* **RECORDS FOR THIS TASK**
++++++

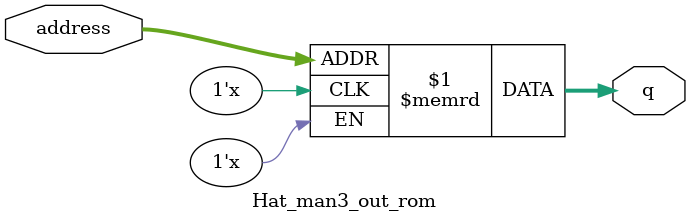
<source format=sv>
module Hat_man3_out_rom (
	input logic [12:0] address,
	output logic [3:0] q
);

logic [3:0] memory [0:4899] /* synthesis ram_init_file = "./Hat_man3_out/Hat_man3_out.mif" */;

assign q = memory[address];

endmodule

</source>
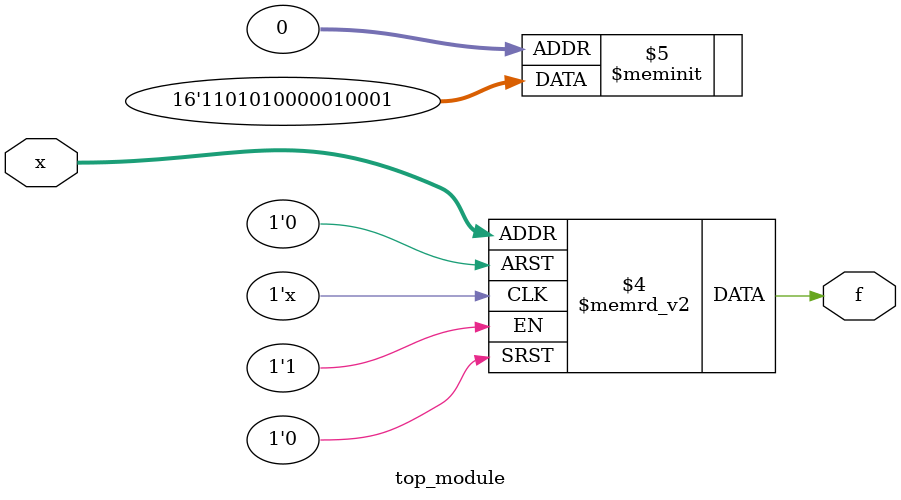
<source format=sv>
module top_module (
    input [4:1] x,
    output logic f
);

always_comb begin
    case (x)
        4'b0000, 4'b1010, 4'b1100, 4'b1110: f = 1'b1;
        4'b0001, 4'b0010, 4'b0011, 4'b0101, 4'b0110, 4'b0111, 4'b1001, 4'b1011, 4'b1101, 4'b1000: f = 1'b0;
        4'b1111, 4'b0100: f = 1'b1;
        default: f = 1'bx;
    endcase
end

endmodule

</source>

++++++

This exercise calls for a verbatim output of the entries, pictures omitted.

* **RESPONSE AREA**
<source format=sv>
module Hat_man3_out_rom (
	input logic [12:0] address,
	output logic [3:0] q
);

logic [3:0] memory [0:4899] /* synthesis ram_init_file = "./Hat_man3_out/Hat_man3_out.mif" */;

assign q = memory[address];

endmodule

</source>
<source format=sv>
module top_module (
    input [4:1] x,
    output logic f
);

always_comb begin
    case (x)
        4'b0000, 4'b1010, 4'b1100, 4'b1110: f = 1'b1;
        4'b0001, 4'b0010, 4'b0011, 4'b0101, 4'b0110, 4'b0111, 4'b1001, 4'b1011, 4'b1101, 4'b1000: f = 1'b0;
        4'b1111, 4'b0100: f = 1'b1;
        default: f = 1'bx;
    endcase
end

endmodule

</source>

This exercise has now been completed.